Regarding
Question 2 (what do you think of the depictions of Jesus as unattractive?), Rev. Archimandrite Nektarios Serfes makes it sound as if Jesus was physically attractive. For example, he quotes an apocryphal letter allegedly by a Roman pagan, Lentulus, which says:
The youth is tall but well proportioned. The countenance of His face is both serious and active, so that those who look at Him love Him, and yet in another ways, they are afraid of Him. The hair on His head is the color of wine down to the beginning of His ears, lacking brilliance. It is smooth from the beginning of His ears to His shoulders, then twisted and brilliant from the shoulders down, where it hangs divided according to the customs of the Nazarenes. His forehead is smooth and clean, His face without blemish decorated with a light pink color. His appearance is polite and joyful, His nose and mouth are altogether blameless. His beard is thick being of the same color of His hair, and is also divided in two, while His eyes are blue and filled with extreme brilliance.
Unfortunately, this letter is considered to be a fraud written long after the First century when it was supposedly written.
Typically the Orthodox ikonography makes Jesus look physically pleasant.
Alexander Golubtzov in the Orthodox Theological Encyclopedia (
Иисус Христос по внешнему виду - Православная Богословская Энциклопедия), proposes that the early Christians would have kept pictures of Jesus as well as remembered how he looked and would have passed these pictures down over the centuries, even though the earliest remaining decent portraits of Jesus are from the 4th century-5th century. He notes that the Carpocratian Gnostics, according to St Irenaeus (late 2nd century), had images of Christ that they claimed (probably mistakenly) were made by order of Pilate. Lampridius, a later Roman biographer of emperor Alexander Severus (early 3rd century), claimed that this emperor had a figure of Christ that he kept with other religious figures. Eusebius notes that Constantine's sister Constantia wanted a statue of Christ, a desire that Eusebius rejected, but Eusebius nonetheless noted that some other Christians had figures of Christ in their homes.

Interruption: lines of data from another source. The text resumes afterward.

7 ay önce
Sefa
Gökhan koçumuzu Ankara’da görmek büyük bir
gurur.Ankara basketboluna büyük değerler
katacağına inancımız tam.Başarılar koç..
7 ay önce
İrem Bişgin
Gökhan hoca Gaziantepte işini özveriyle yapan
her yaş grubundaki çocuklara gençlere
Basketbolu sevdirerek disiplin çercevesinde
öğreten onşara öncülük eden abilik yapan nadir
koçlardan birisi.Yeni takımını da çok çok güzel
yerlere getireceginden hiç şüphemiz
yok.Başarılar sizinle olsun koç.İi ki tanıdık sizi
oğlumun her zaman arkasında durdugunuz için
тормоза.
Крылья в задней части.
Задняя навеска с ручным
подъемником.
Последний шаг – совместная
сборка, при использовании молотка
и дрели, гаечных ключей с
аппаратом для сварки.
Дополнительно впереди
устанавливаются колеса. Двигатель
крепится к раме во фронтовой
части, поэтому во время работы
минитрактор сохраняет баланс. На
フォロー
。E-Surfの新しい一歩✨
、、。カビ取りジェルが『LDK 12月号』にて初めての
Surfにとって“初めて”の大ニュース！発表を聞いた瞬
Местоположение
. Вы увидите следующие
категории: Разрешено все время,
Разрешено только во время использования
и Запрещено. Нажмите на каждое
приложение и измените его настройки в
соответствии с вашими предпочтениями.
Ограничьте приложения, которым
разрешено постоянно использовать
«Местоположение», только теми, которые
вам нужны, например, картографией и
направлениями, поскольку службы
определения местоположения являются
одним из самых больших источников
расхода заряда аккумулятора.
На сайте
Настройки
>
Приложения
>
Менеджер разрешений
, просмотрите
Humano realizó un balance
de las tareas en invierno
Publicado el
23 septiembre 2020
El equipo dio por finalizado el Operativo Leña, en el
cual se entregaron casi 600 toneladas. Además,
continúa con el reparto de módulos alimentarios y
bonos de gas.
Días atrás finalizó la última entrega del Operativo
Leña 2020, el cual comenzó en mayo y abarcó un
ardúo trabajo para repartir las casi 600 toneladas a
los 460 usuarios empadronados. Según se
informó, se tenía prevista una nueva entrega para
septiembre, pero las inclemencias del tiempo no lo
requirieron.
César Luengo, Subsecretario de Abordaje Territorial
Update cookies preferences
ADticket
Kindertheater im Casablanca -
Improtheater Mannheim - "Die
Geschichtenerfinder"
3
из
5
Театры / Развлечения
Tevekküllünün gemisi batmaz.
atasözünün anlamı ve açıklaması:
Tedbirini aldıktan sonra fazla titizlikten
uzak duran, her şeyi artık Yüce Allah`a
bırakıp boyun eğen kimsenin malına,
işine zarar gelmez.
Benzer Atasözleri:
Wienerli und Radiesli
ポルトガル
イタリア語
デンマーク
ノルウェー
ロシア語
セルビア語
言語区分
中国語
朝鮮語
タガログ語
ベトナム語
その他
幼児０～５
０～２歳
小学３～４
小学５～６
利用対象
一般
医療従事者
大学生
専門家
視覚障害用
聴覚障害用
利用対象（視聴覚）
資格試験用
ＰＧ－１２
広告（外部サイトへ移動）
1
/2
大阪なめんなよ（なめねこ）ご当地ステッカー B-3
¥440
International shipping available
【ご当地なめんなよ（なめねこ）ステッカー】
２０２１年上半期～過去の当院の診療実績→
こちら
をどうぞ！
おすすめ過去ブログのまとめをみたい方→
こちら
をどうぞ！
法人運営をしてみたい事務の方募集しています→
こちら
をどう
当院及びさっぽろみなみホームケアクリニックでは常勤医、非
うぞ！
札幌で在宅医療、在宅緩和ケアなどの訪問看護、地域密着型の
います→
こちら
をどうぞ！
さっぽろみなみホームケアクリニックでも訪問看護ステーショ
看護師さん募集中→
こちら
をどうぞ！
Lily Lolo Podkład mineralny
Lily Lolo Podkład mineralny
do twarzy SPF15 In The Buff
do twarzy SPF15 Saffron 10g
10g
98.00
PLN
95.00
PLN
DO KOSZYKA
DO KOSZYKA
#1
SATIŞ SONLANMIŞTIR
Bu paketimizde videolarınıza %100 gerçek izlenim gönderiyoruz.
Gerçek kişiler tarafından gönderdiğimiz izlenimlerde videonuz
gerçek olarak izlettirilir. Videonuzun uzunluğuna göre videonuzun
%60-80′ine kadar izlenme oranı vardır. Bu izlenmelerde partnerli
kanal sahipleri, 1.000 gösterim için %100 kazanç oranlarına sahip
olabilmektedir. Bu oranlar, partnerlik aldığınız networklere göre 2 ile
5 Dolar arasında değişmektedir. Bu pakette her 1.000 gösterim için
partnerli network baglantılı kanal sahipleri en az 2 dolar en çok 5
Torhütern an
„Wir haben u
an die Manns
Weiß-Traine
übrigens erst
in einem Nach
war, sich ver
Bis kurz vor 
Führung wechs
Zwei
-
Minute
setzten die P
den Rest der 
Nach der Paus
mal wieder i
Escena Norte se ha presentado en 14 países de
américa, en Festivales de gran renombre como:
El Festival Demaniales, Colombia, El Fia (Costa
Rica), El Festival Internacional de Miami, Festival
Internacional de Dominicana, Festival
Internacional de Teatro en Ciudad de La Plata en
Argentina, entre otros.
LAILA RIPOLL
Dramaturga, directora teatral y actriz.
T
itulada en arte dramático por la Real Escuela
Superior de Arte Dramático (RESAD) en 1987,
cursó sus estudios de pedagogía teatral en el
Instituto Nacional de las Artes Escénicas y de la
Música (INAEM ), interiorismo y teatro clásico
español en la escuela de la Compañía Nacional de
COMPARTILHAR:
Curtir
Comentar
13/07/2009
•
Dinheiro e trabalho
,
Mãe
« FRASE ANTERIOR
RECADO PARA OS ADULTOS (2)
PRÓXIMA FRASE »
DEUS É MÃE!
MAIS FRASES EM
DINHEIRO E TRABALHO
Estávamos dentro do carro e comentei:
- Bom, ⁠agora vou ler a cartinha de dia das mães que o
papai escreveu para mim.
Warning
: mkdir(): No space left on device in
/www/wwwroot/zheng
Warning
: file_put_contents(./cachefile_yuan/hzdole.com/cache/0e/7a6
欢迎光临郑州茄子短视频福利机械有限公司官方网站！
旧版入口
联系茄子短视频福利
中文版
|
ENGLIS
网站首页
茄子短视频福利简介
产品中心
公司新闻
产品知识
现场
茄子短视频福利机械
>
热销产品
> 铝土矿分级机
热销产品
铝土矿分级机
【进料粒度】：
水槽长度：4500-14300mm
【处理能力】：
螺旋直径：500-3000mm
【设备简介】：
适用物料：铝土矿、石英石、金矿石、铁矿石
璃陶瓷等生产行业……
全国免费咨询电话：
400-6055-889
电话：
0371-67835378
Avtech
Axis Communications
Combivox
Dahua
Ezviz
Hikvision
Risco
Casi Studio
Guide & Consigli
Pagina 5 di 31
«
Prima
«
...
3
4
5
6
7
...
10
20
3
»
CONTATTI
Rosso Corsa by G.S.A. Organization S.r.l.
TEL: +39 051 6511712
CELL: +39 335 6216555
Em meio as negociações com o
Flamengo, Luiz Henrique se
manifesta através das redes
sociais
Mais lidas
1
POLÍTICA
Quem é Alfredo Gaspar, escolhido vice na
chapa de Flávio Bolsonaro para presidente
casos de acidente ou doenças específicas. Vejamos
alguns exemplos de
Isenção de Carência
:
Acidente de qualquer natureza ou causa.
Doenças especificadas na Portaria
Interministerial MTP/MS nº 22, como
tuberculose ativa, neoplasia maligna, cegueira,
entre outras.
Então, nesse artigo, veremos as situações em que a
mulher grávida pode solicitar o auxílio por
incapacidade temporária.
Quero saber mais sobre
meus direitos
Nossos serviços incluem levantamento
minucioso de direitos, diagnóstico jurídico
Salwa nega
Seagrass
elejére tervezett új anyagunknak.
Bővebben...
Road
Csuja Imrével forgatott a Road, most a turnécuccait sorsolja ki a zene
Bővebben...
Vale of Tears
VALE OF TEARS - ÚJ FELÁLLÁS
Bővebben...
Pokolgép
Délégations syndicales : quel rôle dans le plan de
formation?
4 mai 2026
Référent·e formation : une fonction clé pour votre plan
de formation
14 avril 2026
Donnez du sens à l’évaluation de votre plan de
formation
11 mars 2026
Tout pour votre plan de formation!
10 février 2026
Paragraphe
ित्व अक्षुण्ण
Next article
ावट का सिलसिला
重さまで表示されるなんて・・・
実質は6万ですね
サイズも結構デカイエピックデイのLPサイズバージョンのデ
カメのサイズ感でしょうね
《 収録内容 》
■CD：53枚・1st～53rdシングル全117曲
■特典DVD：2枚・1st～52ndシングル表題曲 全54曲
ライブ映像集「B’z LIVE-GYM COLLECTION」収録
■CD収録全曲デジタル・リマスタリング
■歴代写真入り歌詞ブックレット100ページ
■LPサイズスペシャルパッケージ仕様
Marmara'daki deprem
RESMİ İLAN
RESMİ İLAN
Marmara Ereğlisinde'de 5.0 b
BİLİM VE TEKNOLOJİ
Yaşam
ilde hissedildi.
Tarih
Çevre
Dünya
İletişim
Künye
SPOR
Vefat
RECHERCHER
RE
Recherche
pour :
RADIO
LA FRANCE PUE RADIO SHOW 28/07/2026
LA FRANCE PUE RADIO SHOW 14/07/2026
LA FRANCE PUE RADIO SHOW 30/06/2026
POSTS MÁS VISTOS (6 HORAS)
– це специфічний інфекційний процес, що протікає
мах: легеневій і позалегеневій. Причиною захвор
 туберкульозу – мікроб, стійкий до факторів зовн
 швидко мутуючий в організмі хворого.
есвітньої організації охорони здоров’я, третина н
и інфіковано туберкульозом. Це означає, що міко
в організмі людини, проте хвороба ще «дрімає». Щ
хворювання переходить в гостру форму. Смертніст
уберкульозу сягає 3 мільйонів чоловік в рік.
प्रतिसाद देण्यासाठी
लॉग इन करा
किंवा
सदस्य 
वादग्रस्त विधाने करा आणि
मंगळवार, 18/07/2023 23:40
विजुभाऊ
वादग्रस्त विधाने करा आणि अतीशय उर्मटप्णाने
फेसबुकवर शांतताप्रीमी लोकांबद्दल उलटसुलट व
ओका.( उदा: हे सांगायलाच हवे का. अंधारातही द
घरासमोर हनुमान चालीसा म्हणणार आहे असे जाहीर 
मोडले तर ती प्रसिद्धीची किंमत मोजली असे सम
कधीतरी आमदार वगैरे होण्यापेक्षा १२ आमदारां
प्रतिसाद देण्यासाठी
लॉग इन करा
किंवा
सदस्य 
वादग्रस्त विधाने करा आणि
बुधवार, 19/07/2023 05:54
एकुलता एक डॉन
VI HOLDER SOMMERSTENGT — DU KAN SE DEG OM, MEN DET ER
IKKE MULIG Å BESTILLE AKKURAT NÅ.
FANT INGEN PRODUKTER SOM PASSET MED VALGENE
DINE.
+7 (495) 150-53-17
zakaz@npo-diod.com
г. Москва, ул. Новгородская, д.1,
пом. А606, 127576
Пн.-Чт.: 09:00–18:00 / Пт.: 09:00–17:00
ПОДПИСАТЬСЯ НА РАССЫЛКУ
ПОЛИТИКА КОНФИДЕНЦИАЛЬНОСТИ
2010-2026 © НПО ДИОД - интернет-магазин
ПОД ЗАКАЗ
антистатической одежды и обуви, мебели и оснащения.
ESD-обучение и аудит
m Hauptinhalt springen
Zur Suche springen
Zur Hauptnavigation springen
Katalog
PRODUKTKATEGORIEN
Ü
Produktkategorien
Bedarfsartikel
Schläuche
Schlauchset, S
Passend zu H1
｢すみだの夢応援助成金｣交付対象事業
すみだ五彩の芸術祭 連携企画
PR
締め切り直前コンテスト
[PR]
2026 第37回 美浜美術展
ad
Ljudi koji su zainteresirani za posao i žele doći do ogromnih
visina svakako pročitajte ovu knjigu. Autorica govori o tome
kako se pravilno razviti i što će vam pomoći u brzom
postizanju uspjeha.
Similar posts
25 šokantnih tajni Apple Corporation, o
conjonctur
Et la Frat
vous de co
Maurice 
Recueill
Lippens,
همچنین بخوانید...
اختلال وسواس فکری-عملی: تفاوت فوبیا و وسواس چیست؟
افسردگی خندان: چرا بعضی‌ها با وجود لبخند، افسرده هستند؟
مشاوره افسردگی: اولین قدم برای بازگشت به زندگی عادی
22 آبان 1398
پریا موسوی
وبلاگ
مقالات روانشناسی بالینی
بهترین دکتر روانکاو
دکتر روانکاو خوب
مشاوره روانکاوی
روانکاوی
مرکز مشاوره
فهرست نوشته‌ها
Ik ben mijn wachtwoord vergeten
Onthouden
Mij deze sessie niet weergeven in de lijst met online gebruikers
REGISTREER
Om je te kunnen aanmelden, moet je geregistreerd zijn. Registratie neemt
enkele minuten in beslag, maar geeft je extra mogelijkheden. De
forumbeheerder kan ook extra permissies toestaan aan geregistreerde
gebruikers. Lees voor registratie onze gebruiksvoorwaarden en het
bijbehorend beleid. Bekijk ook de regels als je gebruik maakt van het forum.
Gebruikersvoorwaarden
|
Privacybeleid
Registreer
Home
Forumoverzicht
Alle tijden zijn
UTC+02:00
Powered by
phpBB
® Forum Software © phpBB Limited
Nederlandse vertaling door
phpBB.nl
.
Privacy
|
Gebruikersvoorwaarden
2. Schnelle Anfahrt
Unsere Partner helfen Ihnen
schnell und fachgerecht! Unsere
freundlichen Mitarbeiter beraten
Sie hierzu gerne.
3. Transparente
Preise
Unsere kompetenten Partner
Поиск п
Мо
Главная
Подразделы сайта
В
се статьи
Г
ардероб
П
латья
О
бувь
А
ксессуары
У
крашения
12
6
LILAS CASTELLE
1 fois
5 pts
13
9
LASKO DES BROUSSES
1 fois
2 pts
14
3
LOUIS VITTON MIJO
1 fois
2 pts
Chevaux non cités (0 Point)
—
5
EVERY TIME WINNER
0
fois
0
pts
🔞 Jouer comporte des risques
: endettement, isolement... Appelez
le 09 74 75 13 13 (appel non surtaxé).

However, Golubtsev also notes that the Gnostics' depictions are unreliable because in the 2nd century and later there arose a debate over whether Christ was attractive or unattractive looking. He noted that some Church fathers, relying on theological statements like Isaiah 52-53 about the Servant's comeliness, decided that Christ must have literally looked physically unappealing. He says that this opinion was held for about 3-4 centuries. Clement of Alexandria shared this opinion, bsing it on Isaiah 52-53. He also notes that Celsus didn't have difficulty in announcing that Christ was physically unappealing, as if this were well known. Celsus made the argument that if Christ had God's Spirit in Him, then He would look better than others in outward appearance, but that Christians "are aware that He was of small growth and not beautiful in his face."
Alternately, Golubtsev notes, Augustine, Jerome, and Gregory Nissky believed that He looked good physically. Jerome opined that if He didn't have something heavenly in his countenance, the apostles wouldn't have followed Him. St John Chrysostom cited Psalm 44, verse 3, which said "beautiful with goodness more than the sons of men", and he considered the words in Isaiah about the Servant's comeliness to refer to His suffering in the Passion. For me, it's notable that after telling the story of Jesus as a boy in the Temple, one Gospel writer says that Jesus grew in wisdom and in stature, which implies to me that Jesus was tall physically. However, I am speaking for my own perception of the text, not the position of the fathers.
Golubtsev theorizes that these two opposite opinions about His appearance led to the concept of the two statuses of Christ: His humility and His glorification. He also notes that in Augustine's time there was no single drawing of Christ, but rather some quite different images. Golubtsev theorizes that the Jewish Christians were not inclined to draw potraits of Christ because of the ban in the Torah and in Jewish tradition against making images of God.